Когда Святополк удалился в свой шатер, Федор Юрьевич окликнул гридня, стоящего на страже у дверного полога. Гридень заглянул в шатер. Это был Горяин.
– Принеси-ка огня, дружок, – повелел дружиннику Федор Юрьевич. – Хочу почитать перед сном.
Горяин сбегал к ближайшему костру, возле которого ужинали кашей дорогобужские ратники, и вернулся обратно в шатер с горящей веткой в руке.
Горяин поставил возле княжеского походного ложа невысокую подставку на трех ножках, водрузив на нее медный масляный светильник с двумя фитилями.
Глядя на то, как Горяин поджигает фитили, Федор Юрьевич заговорил с ним:
– Чем озабочен, младень? Какие думы тебя терзают?
Горяин затушил сапогом горящую лучину и досадливо махнул рукой, мол, не стоит его печаль княжеского внимания.
Но Федор Юрьевич был настойчив:
– Присядь! И рассказывай все толком.
– Прохожу я сегодня мимо обоза мстиславльского полка, гляжу, а там возле повозки с голубым верхом стоит княгиня Серафима Изяславна, да не одна, а с моей Дашуткой! – промолвил Горяин, опустившись на раскладной стул. – Я бегом к Дашутке. Мол, ты почто здесь? Не место тебе на войне! – Горяин вновь сокрушенно махнул рукой. – Оказывается, Юрий Глебович не пожелал терпеть разлуку с женой и взял ее с собой в поход. Ну а Дашутка от княгини Серафимы ни на шаг, ведь они с ней, как иголка с ниткой. Куда одна, туда и другая.

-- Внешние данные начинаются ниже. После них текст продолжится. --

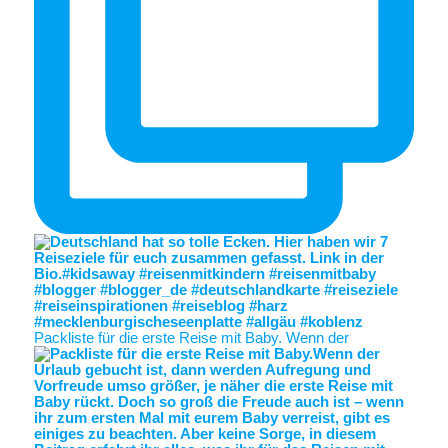
Packliste für die erste Reise mit Baby. Wenn der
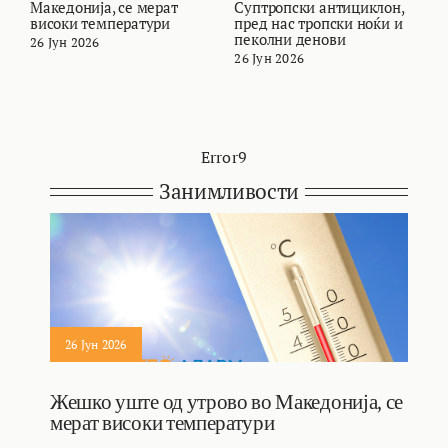
Македонија, се мерат
Суптропски антициклон,
т
високи температури
пред нас тропски ноќи и
и
пеколни денови
26 Јун 2026
2
26 Јун 2026
Error9
Занимливости
26 Јун 2026
Жешко уште од утрово во Македонија, се
мерат високи температури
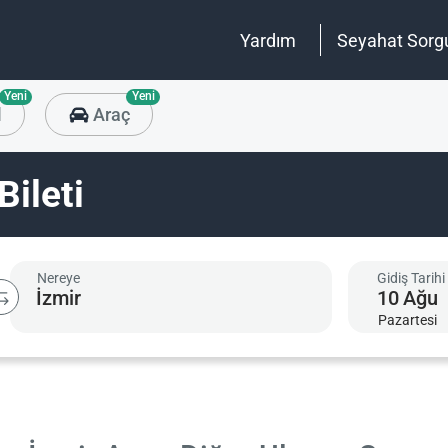
Yardım
Seyahat Sorg
Yeni
Yeni
l
Araç
Bileti
Nereye
Gidiş Tarihi
10
Ağu
Pazartesi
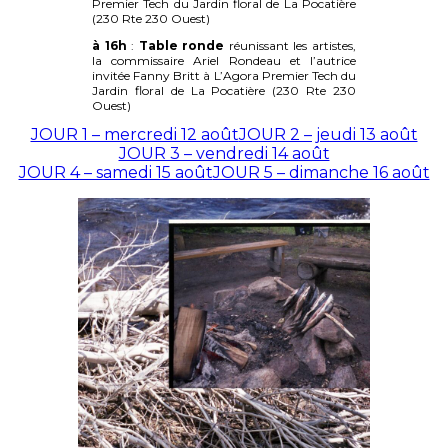
Premier Tech du Jardin floral de La Pocatière
(230 Rte 230 Ouest)
à 16h
:
Table ronde
réunissant les artistes,
la commissaire Ariel Rondeau et l’autrice
invitée Fanny Britt à L’Agora Premier Tech du
Jardin floral de La Pocatière (230 Rte 230
Ouest)
JOUR 1 – mercredi 12 août
JOUR 2 – jeudi 13 août
JOUR 3 – vendredi 14 août
JOUR 4 – samedi 15 août
JOUR 5 – dimanche 16 août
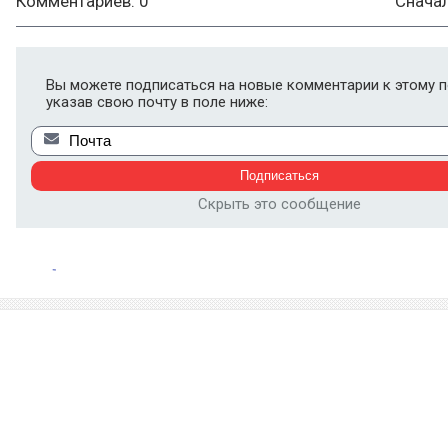
Комментариев: 0
Снача
Вы можете подписаться на новые комментарии к этому п
указав свою почту в поле ниже:
Скрыть это сообщение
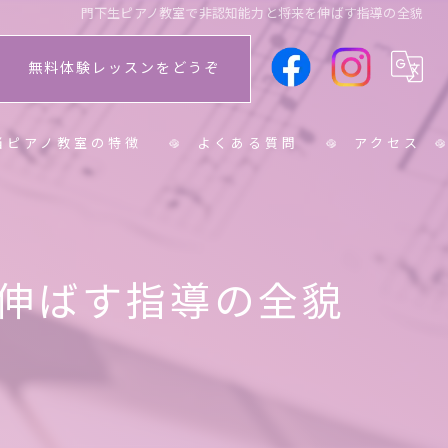
門下生ピアノ教室で非認知能力と将来を伸ばす指導の全貌
無料体験レッスンをどうぞ
当ピアノ教室の特徴
よくある質問
アクセス
学生
学生
伸ばす指導の全貌
人
ニア
育士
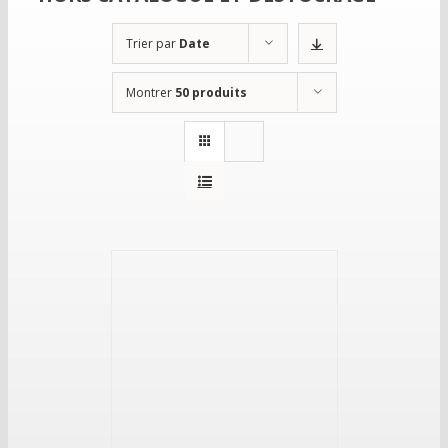
Trier par
Date
Montrer
50 produits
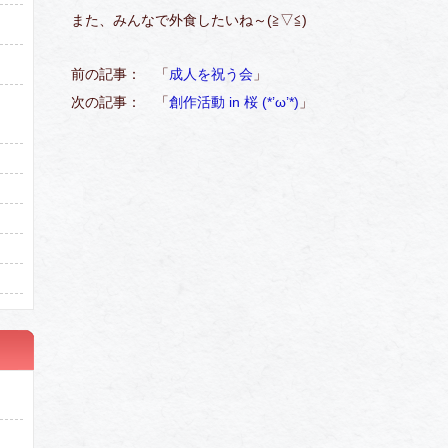
また、みんなで外食したいね～(≧▽≦)
前の記事： 「
成人を祝う会
」
次の記事： 「
創作活動 in 桜 (*’ω’*)
」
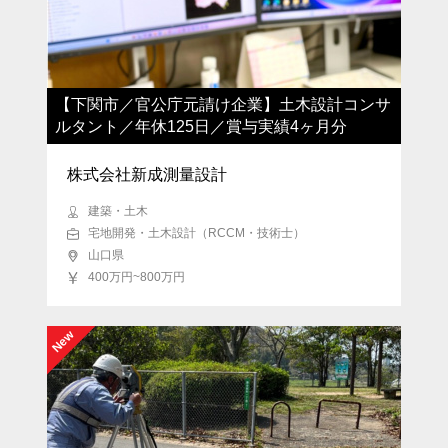
【下関市／官公庁元請け企業】土木設計コンサ
ルタント／年休125日／賞与実績4ヶ月分
株式会社新成測量設計
注目キーワード
建築・土木
宅地開発・土木設計（RCCM・技術士）
マネジメント経験歓迎
設立50年以上
全てのキーワードを表示
山口県
地域密着型経営
資格保持者歓迎
400万円~800万円
バイク・車通勤可能
資格取得支援・手当てあり
New
転勤なし
地方から世界へ
設立30年以上
月平均残業20時間以内
社宅・家賃補助制度あり
経営幹部候補
フレックス勤務可能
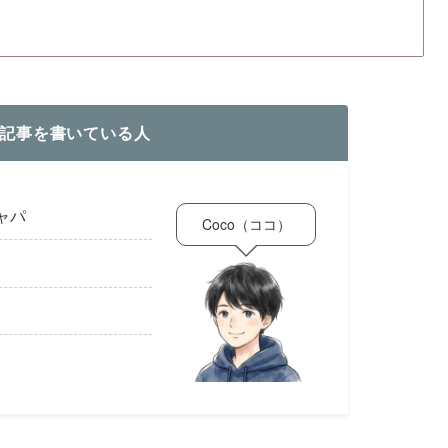
記事を書いている人
ャパ
Coco（ココ）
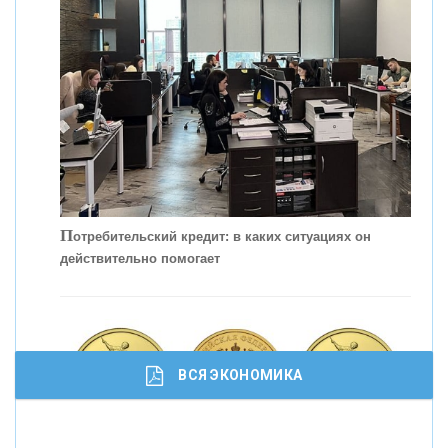
КОНТАКТЫ
П
отребительский кредит: в каких ситуациях он
действительно помогает
С
корость - один из главных трендов в
кредитовании бизнеса - «Интервью»
ВСЯ ЭКОНОМИКА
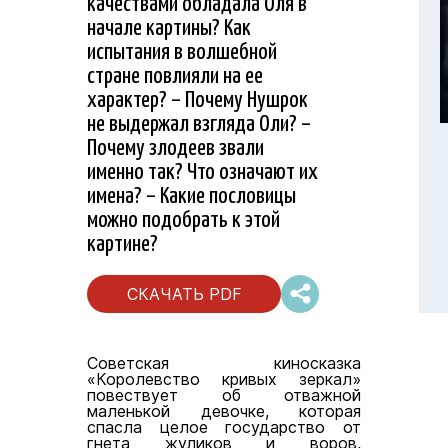
качествами обладала Оля в
начале картины? Как
испытания в волшебной
стране повлияли на ее
характер? – Почему Нушрок
не выдержал взгляда Оли? –
Почему злодеев звали
именно так? Что означают их
имена? – Какие пословицы
можно подобрать к этой
картине?
СКАЧАТЬ PDF
Советская киносказка
«Королевство кривых зеркал»
повествует об отважной
маленькой девочке, которая
спасла целое государство от
гнета жуликов и воров,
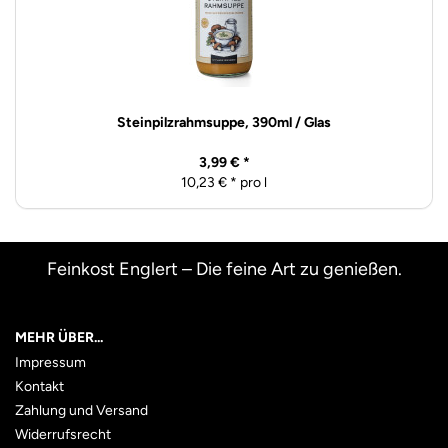
Steinpilzrahmsuppe, 390ml / Glas
3,99 € *
10,23 € * pro l
Feinkost Englert – Die feine Art zu genießen.
MEHR ÜBER...
Impressum
Kontakt
Zahlung und Versand
Widerrufsrecht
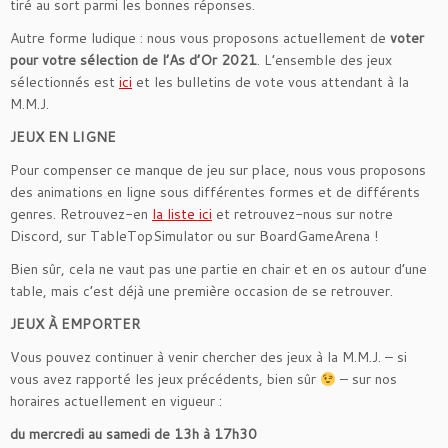
tiré au sort parmi les bonnes réponses.
Autre forme ludique : nous vous proposons actuellement de
voter
pour votre sélection de l’As d’Or 2021
. L’ensemble des jeux
sélectionnés est
ici
et les bulletins de vote vous attendant à la
M.M.J.
JEUX EN LIGNE
Pour compenser ce manque de jeu sur place, nous vous proposons
des animations en ligne sous différentes formes et de différents
genres. Retrouvez-en
la liste ici
et retrouvez-nous sur notre
Discord, sur TableTopSimulator ou sur BoardGameArena !
Bien sûr, cela ne vaut pas une partie en chair et en os autour d’une
table, mais c’est déjà une première occasion de se retrouver.
JEUX À EMPORTER
Vous pouvez continuer à venir chercher des jeux à la M.M.J. – si
vous avez rapporté les jeux précédents, bien sûr
– sur nos
horaires actuellement en vigueur :
du mercredi au samedi de 13h à 17h30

– Что же в этом плохого? – улыбнулся Федор Юрьевич, сидя на постели с толстой книгой в руках.
– А что хорошего? – Горяин взглянул на князя. – Говорят, у тевтонов силища несметная! Тяжкие испытания ждут наше воинство, чем завершится наш поход, одному Богу ведомо. Неразумно поступает Юрий Глебович, беря жену-красавицу в пекло войны!

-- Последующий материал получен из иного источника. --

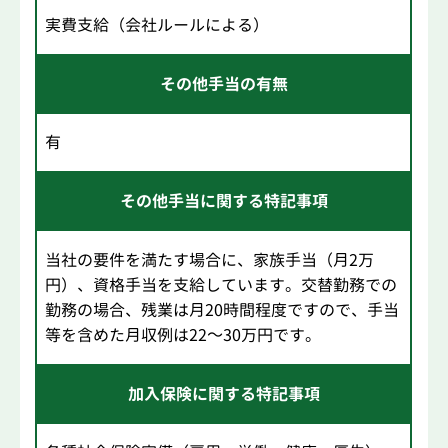
実費支給（会社ルールによる）
その他手当の有無
有
その他手当に関する特記事項
当社の要件を満たす場合に、家族手当（月2万
円）、資格手当を支給しています。交替勤務での
勤務の場合、残業は月20時間程度ですので、手当
等を含めた月収例は22～30万円です。
加入保険に関する特記事項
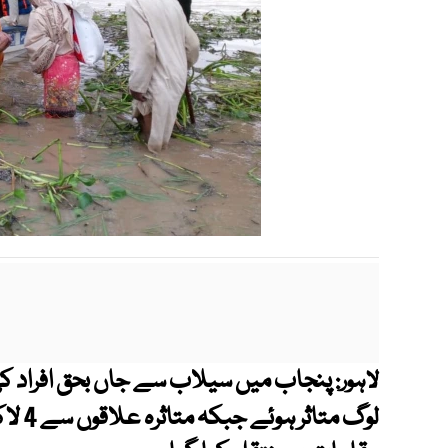
لاہور:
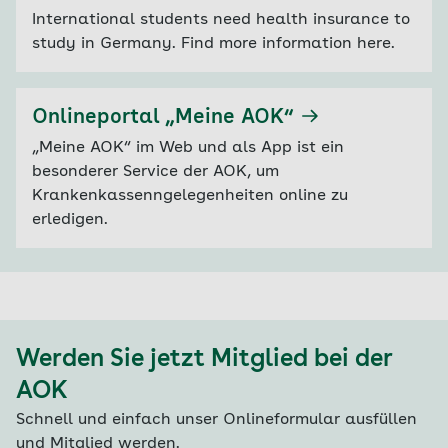
International students need health insurance to
study in Germany. Find more information here.
Onlineportal „Meine AOK“
„Meine AOK“ im Web und als App ist ein
besonderer Service der AOK, um
Krankenkassenngelegenheiten online zu
erledigen.
Werden Sie jetzt Mitglied bei der
AOK
Schnell und einfach unser Onlineformular ausfüllen
und Mitglied werden.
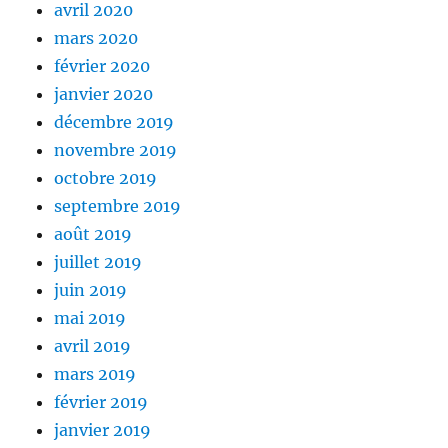
avril 2020
mars 2020
février 2020
janvier 2020
décembre 2019
novembre 2019
octobre 2019
septembre 2019
août 2019
juillet 2019
juin 2019
mai 2019
avril 2019
mars 2019
février 2019
janvier 2019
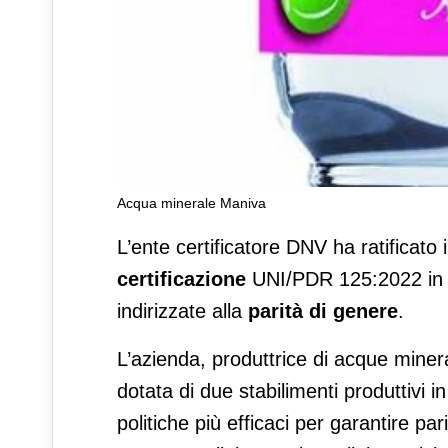
Acqua minerale Maniva
Maniva ottiene la certificazio
L’ente certificatore DNV ha ratificato 
certificazione
UNI/PDR 125:2022 in ma
indirizzate alla
parità di genere
.
L’azienda, produttrice di acque minera
dotata di due stabilimenti produttivi 
politiche più efficaci per garantire par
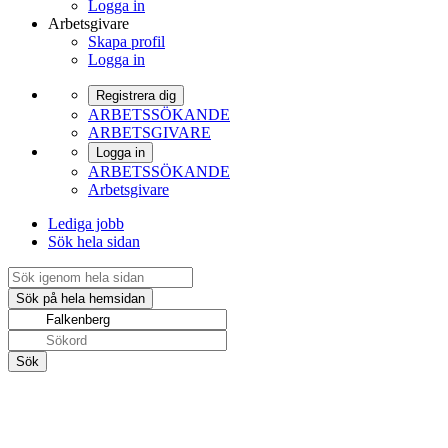
Logga in
Arbetsgivare
Skapa profil
Logga in
Registrera dig
ARBETSSÖKANDE
ARBETSGIVARE
Logga in
ARBETSSÖKANDE
Arbetsgivare
Lediga jobb
Sök hela sidan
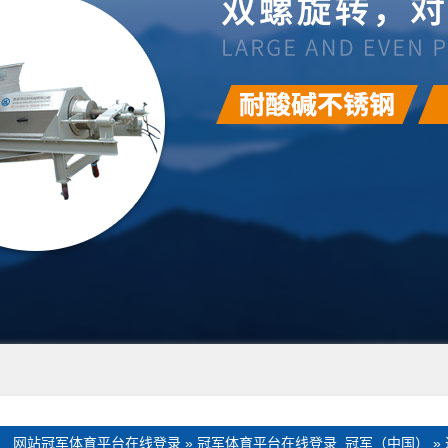
：
网站冠军体育平台在线登录
»
冠军体育平台在线登录_冠军（中国）
»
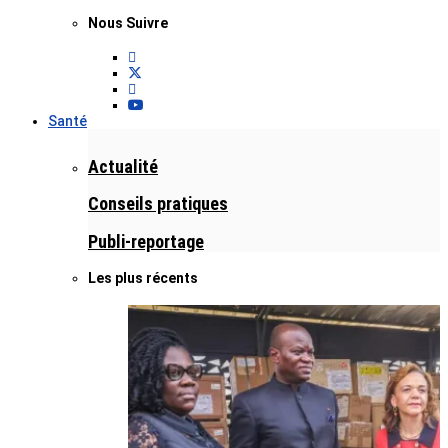
Nous Suivre
Santé
Actualité
Conseils pratiques
Publi-reportage
Les plus récents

– Ступай, Горяша, – зевая, проговорил Федор Юрьевич. – И запомни, суть человеческой природы в том, что слабый уповает на Бога или на могущественного государя, а сильный уповает на себя. Кто-то храбро бьется с врагом, дорожа стягом боевым, а для Юрия Глебовича его прекрасная жена ценнее любого стяга. Присутствие княгини Серафимы в нашем обозе лишь добавит доблести дружине Юрия Глебовича и, конечно же, ему самому! Да и ты, дружок, полагаю, станешь теперь чуток храбрее, зная, что зазноба твоя достанется тевтонам в случае нашего поражения.
Поклонившись князю, Горяин вышел из шатра и вновь встал на страже у входа.